→ **What is required**:
Reproduce word for word the items from their first line through the line containing "0.003779, 0.998551, -1.440850]]", with both of those lines included.

→ **Material shown**:
* * * *

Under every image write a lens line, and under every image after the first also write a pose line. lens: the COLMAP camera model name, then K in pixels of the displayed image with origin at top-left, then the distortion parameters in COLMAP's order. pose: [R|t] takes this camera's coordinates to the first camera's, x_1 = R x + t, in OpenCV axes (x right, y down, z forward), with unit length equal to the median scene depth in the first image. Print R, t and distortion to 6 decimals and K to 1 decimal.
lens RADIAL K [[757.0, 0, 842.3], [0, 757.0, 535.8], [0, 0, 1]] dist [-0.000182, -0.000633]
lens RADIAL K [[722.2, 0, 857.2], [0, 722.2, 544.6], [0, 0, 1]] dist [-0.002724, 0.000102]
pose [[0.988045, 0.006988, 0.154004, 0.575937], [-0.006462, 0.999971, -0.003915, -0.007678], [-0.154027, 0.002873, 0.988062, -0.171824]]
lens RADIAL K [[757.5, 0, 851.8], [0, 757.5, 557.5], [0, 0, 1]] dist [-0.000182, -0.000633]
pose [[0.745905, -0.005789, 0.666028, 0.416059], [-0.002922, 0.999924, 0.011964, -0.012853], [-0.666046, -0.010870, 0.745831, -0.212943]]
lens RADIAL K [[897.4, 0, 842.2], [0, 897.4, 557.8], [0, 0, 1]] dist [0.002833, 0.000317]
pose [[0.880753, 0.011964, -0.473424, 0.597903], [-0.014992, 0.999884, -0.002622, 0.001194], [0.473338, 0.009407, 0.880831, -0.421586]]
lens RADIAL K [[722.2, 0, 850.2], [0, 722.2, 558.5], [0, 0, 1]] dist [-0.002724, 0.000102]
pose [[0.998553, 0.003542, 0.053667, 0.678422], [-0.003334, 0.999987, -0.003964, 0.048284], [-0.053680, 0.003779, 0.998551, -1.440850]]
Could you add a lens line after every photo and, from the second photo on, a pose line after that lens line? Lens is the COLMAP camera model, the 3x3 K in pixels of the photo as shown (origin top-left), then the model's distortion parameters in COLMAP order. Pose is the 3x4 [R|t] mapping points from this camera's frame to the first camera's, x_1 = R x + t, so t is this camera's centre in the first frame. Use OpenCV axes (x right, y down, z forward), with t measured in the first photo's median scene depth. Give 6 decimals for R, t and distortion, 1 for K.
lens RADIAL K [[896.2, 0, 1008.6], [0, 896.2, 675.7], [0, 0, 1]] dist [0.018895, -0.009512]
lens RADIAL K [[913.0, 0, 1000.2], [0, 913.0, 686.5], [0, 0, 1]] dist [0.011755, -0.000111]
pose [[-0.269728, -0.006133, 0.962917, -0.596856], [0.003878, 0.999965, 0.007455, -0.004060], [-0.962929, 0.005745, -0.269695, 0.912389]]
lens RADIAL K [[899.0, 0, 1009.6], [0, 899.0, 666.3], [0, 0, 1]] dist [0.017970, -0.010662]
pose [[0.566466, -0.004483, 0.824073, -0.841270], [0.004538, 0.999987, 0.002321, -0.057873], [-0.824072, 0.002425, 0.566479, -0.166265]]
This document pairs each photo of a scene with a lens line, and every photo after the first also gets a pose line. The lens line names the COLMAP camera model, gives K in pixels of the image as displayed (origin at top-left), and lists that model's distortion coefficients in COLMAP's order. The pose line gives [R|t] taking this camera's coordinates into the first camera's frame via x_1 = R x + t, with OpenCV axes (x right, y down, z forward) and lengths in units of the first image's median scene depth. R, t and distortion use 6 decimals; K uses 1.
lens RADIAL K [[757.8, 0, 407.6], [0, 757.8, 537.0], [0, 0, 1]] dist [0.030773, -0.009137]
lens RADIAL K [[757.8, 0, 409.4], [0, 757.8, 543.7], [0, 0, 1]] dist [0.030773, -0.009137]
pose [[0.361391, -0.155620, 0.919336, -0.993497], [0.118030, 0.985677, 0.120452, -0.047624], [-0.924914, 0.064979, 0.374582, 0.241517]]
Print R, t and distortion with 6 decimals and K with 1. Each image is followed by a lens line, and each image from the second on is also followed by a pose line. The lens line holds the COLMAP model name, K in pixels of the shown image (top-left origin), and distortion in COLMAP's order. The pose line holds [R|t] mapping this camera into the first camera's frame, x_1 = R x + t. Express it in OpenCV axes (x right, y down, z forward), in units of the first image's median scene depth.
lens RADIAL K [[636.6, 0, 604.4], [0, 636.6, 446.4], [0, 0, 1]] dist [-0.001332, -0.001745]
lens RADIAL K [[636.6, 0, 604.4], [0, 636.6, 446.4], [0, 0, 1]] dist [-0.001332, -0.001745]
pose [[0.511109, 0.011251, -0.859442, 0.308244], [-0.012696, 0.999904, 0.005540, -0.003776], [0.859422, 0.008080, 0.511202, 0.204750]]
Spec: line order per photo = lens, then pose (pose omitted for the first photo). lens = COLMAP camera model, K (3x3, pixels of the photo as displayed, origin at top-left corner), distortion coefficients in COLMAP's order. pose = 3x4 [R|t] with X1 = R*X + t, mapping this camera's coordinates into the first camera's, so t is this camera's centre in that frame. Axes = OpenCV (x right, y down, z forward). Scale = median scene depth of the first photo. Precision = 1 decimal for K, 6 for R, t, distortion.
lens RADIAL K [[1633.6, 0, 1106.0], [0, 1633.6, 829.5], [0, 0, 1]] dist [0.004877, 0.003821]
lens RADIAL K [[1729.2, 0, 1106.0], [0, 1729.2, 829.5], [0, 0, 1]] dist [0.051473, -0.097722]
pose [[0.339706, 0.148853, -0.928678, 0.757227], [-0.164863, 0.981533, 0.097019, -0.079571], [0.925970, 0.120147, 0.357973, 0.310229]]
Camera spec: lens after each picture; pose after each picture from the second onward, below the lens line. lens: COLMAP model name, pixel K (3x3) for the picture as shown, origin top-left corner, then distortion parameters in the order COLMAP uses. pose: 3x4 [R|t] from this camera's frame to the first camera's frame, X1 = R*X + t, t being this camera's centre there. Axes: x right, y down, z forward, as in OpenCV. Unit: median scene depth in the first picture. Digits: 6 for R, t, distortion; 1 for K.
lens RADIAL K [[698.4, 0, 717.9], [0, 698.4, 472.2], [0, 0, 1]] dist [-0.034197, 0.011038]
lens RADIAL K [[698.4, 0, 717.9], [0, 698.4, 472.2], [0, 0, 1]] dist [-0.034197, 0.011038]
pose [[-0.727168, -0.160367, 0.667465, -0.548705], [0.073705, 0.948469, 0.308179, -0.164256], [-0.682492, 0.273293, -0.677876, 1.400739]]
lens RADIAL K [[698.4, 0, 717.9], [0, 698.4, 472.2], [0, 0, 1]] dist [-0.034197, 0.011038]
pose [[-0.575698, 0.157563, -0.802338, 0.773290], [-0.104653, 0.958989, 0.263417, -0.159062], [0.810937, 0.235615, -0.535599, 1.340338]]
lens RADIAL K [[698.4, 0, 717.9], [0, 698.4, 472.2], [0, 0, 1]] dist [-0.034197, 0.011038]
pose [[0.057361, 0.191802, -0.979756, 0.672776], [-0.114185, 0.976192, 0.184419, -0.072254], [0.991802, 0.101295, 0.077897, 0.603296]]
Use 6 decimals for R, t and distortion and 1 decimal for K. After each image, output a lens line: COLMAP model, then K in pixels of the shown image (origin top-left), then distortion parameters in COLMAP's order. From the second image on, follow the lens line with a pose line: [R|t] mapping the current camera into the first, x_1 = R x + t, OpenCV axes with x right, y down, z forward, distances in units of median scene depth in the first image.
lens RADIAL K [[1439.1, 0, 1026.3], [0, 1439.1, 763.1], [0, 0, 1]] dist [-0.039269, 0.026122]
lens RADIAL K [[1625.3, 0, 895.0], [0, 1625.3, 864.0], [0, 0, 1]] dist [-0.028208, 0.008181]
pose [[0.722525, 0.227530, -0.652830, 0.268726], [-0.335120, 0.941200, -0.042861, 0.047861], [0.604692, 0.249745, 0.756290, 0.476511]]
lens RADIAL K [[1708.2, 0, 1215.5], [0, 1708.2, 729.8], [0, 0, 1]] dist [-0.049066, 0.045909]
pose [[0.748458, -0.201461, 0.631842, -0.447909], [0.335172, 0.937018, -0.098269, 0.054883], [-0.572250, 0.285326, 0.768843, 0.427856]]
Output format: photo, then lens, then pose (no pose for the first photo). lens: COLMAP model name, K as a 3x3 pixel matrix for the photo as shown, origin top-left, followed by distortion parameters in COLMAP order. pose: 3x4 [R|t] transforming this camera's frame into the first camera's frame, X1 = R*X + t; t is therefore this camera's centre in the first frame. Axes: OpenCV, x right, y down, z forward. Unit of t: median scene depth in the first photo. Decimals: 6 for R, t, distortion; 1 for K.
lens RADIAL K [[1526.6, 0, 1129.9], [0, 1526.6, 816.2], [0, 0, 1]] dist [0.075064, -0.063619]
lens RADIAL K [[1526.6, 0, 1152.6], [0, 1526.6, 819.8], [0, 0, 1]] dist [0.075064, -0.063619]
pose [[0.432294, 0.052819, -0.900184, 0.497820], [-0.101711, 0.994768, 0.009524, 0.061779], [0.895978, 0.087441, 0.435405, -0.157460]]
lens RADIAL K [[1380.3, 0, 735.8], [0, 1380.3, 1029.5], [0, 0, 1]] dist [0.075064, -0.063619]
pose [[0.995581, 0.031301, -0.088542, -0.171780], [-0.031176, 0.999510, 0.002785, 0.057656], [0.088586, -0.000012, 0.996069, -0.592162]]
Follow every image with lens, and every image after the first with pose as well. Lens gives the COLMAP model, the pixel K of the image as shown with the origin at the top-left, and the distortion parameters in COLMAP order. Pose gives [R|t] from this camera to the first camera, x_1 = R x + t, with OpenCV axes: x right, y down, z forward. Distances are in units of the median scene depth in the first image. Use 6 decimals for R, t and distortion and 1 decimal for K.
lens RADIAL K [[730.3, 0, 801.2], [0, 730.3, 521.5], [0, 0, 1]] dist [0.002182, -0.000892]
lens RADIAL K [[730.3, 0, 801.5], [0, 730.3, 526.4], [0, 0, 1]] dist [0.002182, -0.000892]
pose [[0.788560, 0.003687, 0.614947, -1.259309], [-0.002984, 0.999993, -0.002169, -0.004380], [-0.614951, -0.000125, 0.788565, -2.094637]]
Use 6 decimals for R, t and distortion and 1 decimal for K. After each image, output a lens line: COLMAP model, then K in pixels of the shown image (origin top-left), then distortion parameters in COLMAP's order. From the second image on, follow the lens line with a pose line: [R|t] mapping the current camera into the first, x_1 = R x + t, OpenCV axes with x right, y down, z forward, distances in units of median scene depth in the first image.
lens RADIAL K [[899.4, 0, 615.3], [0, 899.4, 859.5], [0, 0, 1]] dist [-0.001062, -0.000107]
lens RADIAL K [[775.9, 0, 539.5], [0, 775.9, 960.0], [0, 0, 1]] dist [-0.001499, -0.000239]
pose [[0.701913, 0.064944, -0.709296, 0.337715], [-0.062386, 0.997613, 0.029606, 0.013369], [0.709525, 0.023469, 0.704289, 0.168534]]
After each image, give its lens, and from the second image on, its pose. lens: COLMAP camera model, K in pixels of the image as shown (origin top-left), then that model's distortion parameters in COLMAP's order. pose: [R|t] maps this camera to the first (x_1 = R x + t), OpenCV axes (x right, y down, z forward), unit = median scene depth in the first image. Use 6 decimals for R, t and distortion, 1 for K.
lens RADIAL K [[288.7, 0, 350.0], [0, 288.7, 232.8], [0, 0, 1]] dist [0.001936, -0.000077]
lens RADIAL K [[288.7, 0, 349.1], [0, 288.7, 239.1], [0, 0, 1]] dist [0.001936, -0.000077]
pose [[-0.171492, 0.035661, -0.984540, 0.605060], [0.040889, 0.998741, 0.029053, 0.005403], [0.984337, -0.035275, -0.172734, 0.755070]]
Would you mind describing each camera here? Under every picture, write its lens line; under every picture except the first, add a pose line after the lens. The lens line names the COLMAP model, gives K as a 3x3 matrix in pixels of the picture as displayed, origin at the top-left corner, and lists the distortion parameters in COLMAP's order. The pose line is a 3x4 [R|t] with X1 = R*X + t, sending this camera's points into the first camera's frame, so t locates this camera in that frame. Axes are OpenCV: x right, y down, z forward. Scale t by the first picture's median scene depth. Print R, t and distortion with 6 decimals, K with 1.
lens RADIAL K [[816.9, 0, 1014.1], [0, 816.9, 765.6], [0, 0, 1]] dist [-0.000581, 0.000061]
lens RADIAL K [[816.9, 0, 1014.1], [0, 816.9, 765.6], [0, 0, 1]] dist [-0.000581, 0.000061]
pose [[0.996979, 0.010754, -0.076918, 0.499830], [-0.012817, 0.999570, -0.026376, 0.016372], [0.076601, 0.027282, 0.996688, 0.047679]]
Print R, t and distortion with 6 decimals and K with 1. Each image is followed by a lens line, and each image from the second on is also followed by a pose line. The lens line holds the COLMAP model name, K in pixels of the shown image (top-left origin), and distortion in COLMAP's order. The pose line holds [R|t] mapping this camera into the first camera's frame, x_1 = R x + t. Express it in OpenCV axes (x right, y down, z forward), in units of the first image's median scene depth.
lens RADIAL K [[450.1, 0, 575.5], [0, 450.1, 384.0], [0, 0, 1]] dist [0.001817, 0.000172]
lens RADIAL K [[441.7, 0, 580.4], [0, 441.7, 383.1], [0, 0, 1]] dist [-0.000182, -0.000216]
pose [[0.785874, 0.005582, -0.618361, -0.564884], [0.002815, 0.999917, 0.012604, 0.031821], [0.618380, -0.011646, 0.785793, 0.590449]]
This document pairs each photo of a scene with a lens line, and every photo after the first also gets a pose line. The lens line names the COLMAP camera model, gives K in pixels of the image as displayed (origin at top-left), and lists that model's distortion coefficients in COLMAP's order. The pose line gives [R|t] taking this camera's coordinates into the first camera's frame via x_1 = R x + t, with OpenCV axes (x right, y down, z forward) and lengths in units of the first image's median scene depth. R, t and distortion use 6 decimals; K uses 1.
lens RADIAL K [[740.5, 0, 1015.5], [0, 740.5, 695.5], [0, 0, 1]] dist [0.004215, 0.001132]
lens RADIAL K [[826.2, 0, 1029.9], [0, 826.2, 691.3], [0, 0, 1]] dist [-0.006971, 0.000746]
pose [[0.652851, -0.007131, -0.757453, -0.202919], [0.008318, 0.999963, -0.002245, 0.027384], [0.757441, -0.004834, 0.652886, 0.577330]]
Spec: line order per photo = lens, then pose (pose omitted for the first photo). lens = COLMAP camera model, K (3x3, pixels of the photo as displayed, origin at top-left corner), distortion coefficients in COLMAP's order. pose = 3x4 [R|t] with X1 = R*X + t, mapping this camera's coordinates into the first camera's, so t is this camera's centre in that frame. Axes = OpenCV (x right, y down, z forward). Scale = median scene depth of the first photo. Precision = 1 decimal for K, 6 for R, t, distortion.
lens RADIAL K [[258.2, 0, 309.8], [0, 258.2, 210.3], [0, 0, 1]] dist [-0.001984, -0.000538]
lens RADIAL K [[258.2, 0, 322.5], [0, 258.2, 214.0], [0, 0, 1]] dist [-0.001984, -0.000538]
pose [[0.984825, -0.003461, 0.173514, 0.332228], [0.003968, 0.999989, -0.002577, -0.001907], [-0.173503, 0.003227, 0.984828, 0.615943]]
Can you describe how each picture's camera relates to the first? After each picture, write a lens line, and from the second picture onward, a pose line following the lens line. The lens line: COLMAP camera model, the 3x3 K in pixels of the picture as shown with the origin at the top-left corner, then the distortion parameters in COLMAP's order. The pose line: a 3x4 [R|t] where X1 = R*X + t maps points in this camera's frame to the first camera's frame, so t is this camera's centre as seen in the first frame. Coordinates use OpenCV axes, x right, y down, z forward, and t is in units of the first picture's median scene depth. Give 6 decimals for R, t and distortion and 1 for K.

* * * *

→ **Solution to the problem**:
Under every image write a lens line, and under every image after the first also write a pose line. lens: the COLMAP camera model name, then K in pixels of the displayed image with origin at top-left, then the distortion parameters in COLMAP's order. pose: [R|t] takes this camera's coordinates to the first camera's, x_1 = R x + t, in OpenCV axes (x right, y down, z forward), with unit length equal to the median scene depth in the first image. Print R, t and distortion to 6 decimals and K to 1 decimal.
lens RADIAL K [[757.0, 0, 842.3], [0, 757.0, 535.8], [0, 0, 1]] dist [-0.000182, -0.000633]
lens RADIAL K [[722.2, 0, 857.2], [0, 722.2, 544.6], [0, 0, 1]] dist [-0.002724, 0.000102]
pose [[0.988045, 0.006988, 0.154004, 0.575937], [-0.006462, 0.999971, -0.003915, -0.007678], [-0.154027, 0.002873, 0.988062, -0.171824]]
lens RADIAL K [[757.5, 0, 851.8], [0, 757.5, 557.5], [0, 0, 1]] dist [-0.000182, -0.000633]
pose [[0.745905, -0.005789, 0.666028, 0.416059], [-0.002922, 0.999924, 0.011964, -0.012853], [-0.666046, -0.010870, 0.745831, -0.212943]]
lens RADIAL K [[897.4, 0, 842.2], [0, 897.4, 557.8], [0, 0, 1]] dist [0.002833, 0.000317]
pose [[0.880753, 0.011964, -0.473424, 0.597903], [-0.014992, 0.999884, -0.002622, 0.001194], [0.473338, 0.009407, 0.880831, -0.421586]]
lens RADIAL K [[722.2, 0, 850.2], [0, 722.2, 558.5], [0, 0, 1]] dist [-0.002724, 0.000102]
pose [[0.998553, 0.003542, 0.053667, 0.678422], [-0.003334, 0.999987, -0.003964, 0.048284], [-0.053680, 0.003779, 0.998551, -1.440850]]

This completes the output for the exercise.